The Lafayette women's basketball team has a strong tradition and has played intercollegiate competition since 1973, two seasons after women were first admitted on campus. For the first half of its history until the Patriot League era in the early 1990s, women's basketball had a winning tradition that entailed five 20-win seasons and five appearances in the ECC Championship game in seven seasons of league play. Additionally, the women had 17 winning seasons in 22 years of play. Since 1993–94, the Leopards have had only one winning season. During that span, they have had two double-digit wins seasons: 2007–08 and 2010–11.

Lafayette is 440–556 all-time in 40 seasons.
- NCAA Tournament/AIAW appearances (3): 1977, 1978, 1981 (ECC)
- Conference Championships - Regular Season (3): 1985, 1987, 1988 (ECC)
- Conference Tournament Championships (2): 1985, 1987 (ECC)

===Cross country (men's and women's)===
Cross Country has been run at Lafayette since there has been a track and field program in the 19th century. The current course is at the Metzgar Athletics Complex on Sullivan Trail in Forks Township.

In the Patriot League era, the men's team had their best team finishes in 1997 and 1998, placing third in the six-team conference. The team failed to finish higher than sixth at the Conference Championships until 2021 where the Leopards took fourth in the ten-team field.

David Robinson and Bobby Oehrlein are the most prolific runners in Lafayette's recent history. They both earned three all-Patriot League selections: Robinson in 1995, 1996, and 1997; and Oehrlein in March 2021, 2021, and 2022. Lafayette has had twenty-one all-league selections, ninth most in the league.

ABOUT THIS TASK:
Continue the Lafayette athletics passage from its final sentence, keeping its factual, encyclopedic tone.

Page-level text extractions
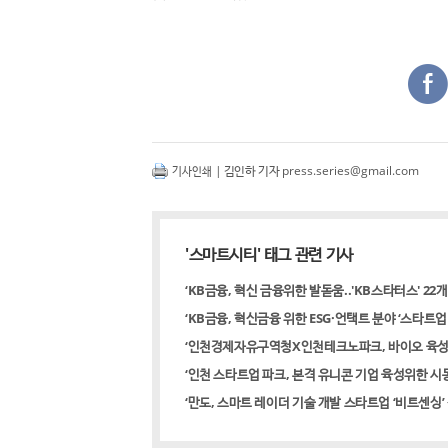
| 김인하 기자
press.series@gmail.com
기사인쇄
'스마트시티' 태그 관련 기사
‘KB금융, 혁신 금융위한 발돋움..'KB스타터스' 22
‘KB금융, 혁신금융 위한 ESG·언택트 분야 ‘스타트업
‘인천경제자유구역청X인천테크노파크, 바이오 육성
‘인천 스타트업 파크, 본격 유니콘 기업 육성위한 시
‘만도, 스마트 레이더 기술 개발 스타트업 ‘비트센싱’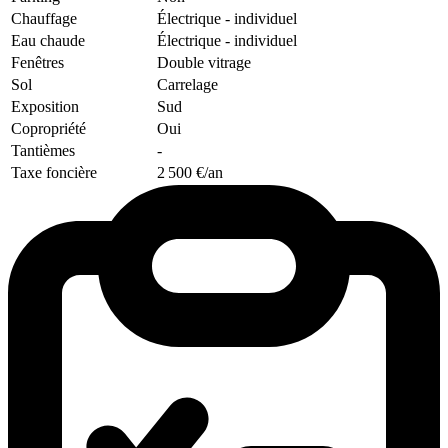
Chauffage
Électrique
- individuel
Eau chaude
Électrique
- individuel
Fenêtres
Double vitrage
Sol
Carrelage
Exposition
Sud
Copropriété
Oui
Tantièmes
-
Taxe foncière
2 500 €/an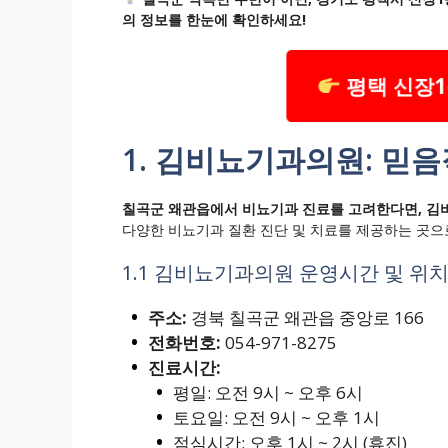
의 정보를 한눈에 확인하세요!
평택 신장1
1. 김비뇨기과의원: 믿
칠곡군 왜관읍에서 비뇨기과 진료를 고려한다면, 김
다양한 비뇨기과 질환 진단 및 치료를 제공하는 곳으
1.1 김비뇨기과의원 운영시간 및 위치
주소:
경북 칠곡군 왜관읍 중앙로 166
전화번호:
054-971-8275
진료시간:
평일: 오전 9시 ~ 오후 6시
토요일: 오전 9시 ~ 오후 1시
점심시간: 오후 1시 ~ 2시 (휴진)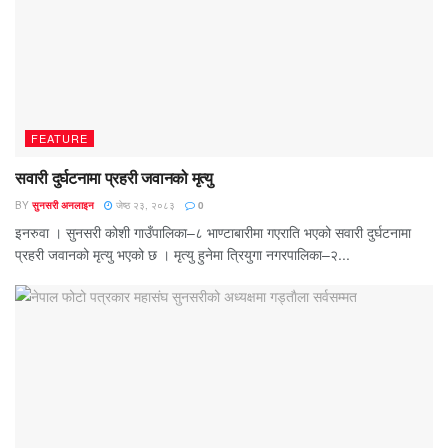
FEATURE
सवारी दुर्घटनामा प्रहरी जवानको मृत्यु
BY
सुनसरी अनलाइन
जेष्ठ २३, २०८३
0
इनरुवा । सुनसरी कोशी गाउँपालिका–८ भाण्टाबारीमा गएराति भएको सवारी दुर्घटनामा
प्रहरी जवानको मृत्यु भएको छ । मृत्यु हुनेमा त्रियुगा नगरपालिका–२...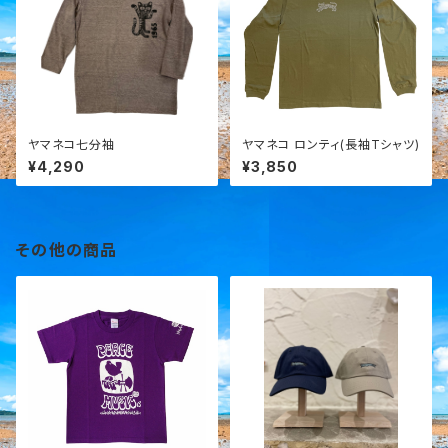
ヤマネコ七分袖
ヤマネコ ロンティ(長袖Tシャツ)
¥4,290
¥3,850
その他の商品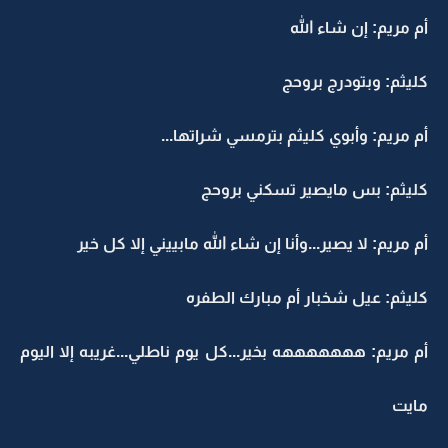
أم مريم: إن شاء الله
كليثم: وبتودرج بروحج
أم مريم: وأبوي كليثم بترمسي شراتها...
كليثم: بس مايصير تسكني بروحج
أم مريم: لا يصير...وأنا إن شاء الله مابييني إلا كل خير
كليثم: عيل شخبار أم مبارك الطفره
أم مريم: هههههههه بخير...كل يوم ناطلي...غريبه إلا اليوم
مايت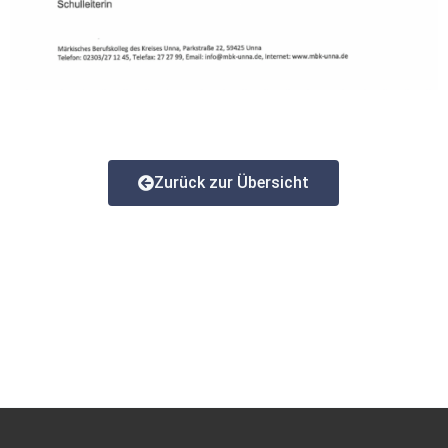
Zurück zur Übersicht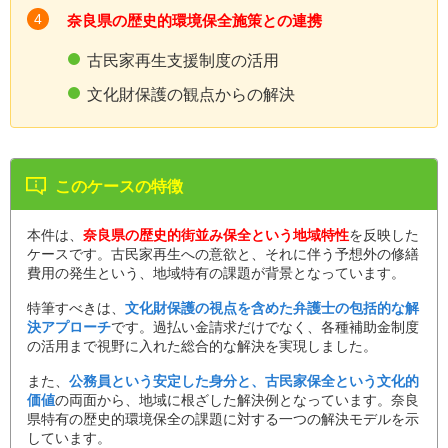
奈良県の歴史的環境保全施策との連携
古民家再生支援制度の活用
文化財保護の観点からの解決
このケースの特徴
本件は、
奈良県の歴史的街並み保全という地域特性
を反映した
ケースです。古民家再生への意欲と、それに伴う予想外の修繕
費用の発生という、地域特有の課題が背景となっています。
特筆すべきは、
文化財保護の視点を含めた弁護士の包括的な解
決アプローチ
です。過払い金請求だけでなく、各種補助金制度
の活用まで視野に入れた総合的な解決を実現しました。
また、
公務員という安定した身分と、古民家保全という文化的
価値
の両面から、地域に根ざした解決例となっています。奈良
県特有の歴史的環境保全の課題に対する一つの解決モデルを示
しています。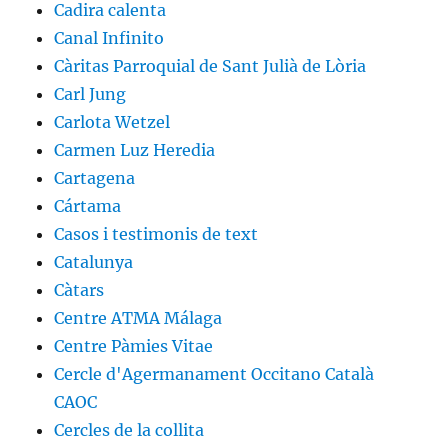
Cadira calenta
Canal Infinito
Càritas Parroquial de Sant Julià de Lòria
Carl Jung
Carlota Wetzel
Carmen Luz Heredia
Cartagena
Cártama
Casos i testimonis de text
Catalunya
Càtars
Centre ATMA Málaga
Centre Pàmies Vitae
Cercle d'Agermanament Occitano Català
CAOC
Cercles de la collita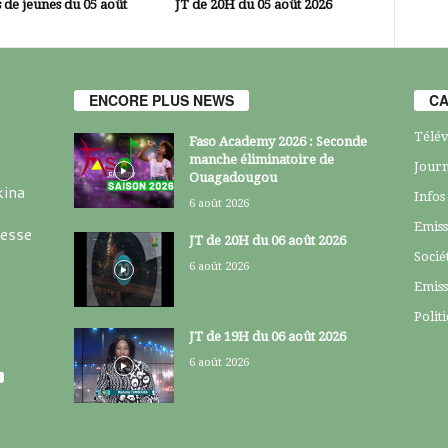
 de jeunes du 05 août
JT de 20H du 05 août 2026
ENCORE PLUS NEWS
CA
Télév
Faso Academy 2026 : Seconde
manche éliminatoire de
Journ
Ouagadougou
kina
Infos
6 août 2026
Emiss
resse
JT de 20H du 06 août 2026
Socié
6 août 2026
Emiss
Polit
JT de 19H du 06 août 2026
6 août 2026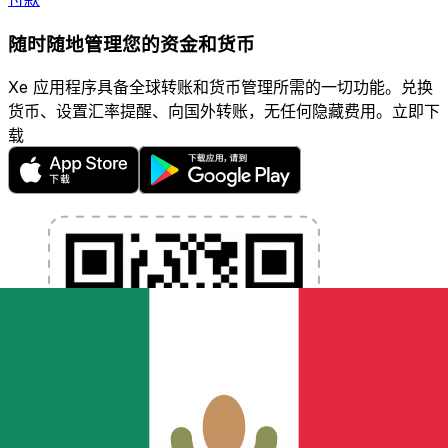
随时随地管理您的资金和货币
Xe 应用程序具备全球转账和货币管理所需的一切功能。兑换
货币、设置汇率提醒、向国外转账，无任何隐藏费用。立即下
载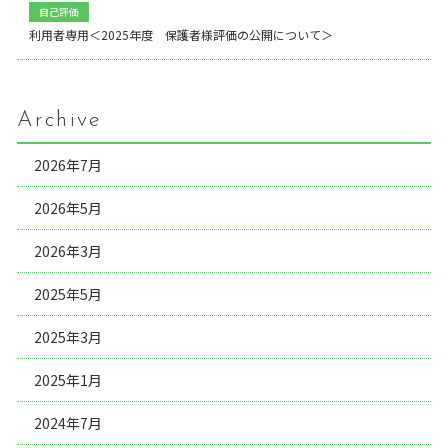
自己評価
利用者専用＜2025年度 保護者様評価の公開について＞
Archive
2026年7月
2026年5月
2026年3月
2025年5月
2025年3月
2025年1月
2024年7月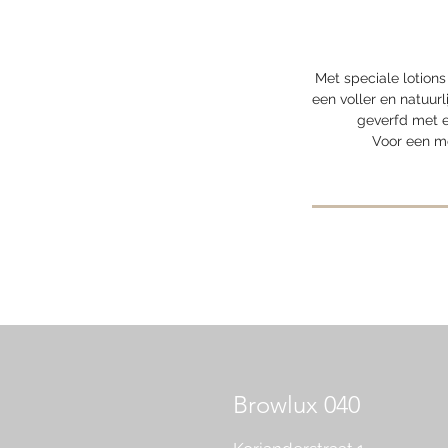
Met speciale lotions
een voller en natuur
geverfd met ee
Voor een mo
Browlux 040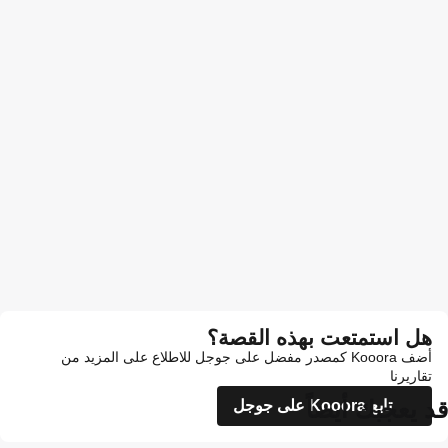
هل استمتعت بهذه القصة؟
أضف Kooora كمصدر مفضل على جوجل للاطلاع على المزيد من
تقاريرنا
قد يعجبك أيضاً
تابع Kooora على جوجل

RESPONSE BELOW:
The women had their best season in history in 1993, when they won the Patriot League Championship by one point over Lehigh. Three runners placed on the all-league team and coach Julio Piazza won coach of the year accolades. Megan Smith placed in the meet, and would do so again in 1995 and 1996. Lafayette has had 86 women place on the all-league team, fourth most all-time and 24 ahead of Lehigh. Since 2000, Lafayette has placed higher than sixth only once.

Neither the men's or women's team has ever appeared at the NCAA Championship meet, which dates to the 1930s. A men's and women's individual runner has not qualified for the meet since Dale Keenan and Dan Thomas competed at the Championships in 1969.
- Men's NCAA Championship appearances: Team: 0 Individual: 3 (Floyd Webb (1968), Dale Keenan (1969), Dan Thomas (1969))
- Men's Conference Championships: 0
- Women's NCAA Championship appearances: Team: 0 Individual: 0
- Women's Conference Championships: 1 (1993)

===Field hockey===
Lafayette field hockey has been one of the most successful teams in Lafayette athletics history. The squad has won numerous Patriot League Championships, ECAC Championships, two NCAA play-in games, and one NCAA Tournament appearance. The team has also had numerous All-Americans and US national team selections. Overall, Lafayette is currently ranked 12th in all-time NCAA winning percentage with .607 and is tied with Ohio State University at 15th with 416 all-time victories. Former head coach Ann Gold is ranked 12th in career victories with 294 and 22nd in winning percentage with .607. The Leopards have had 28 winning seasons in 40 years and play their home games at Rappolt Field.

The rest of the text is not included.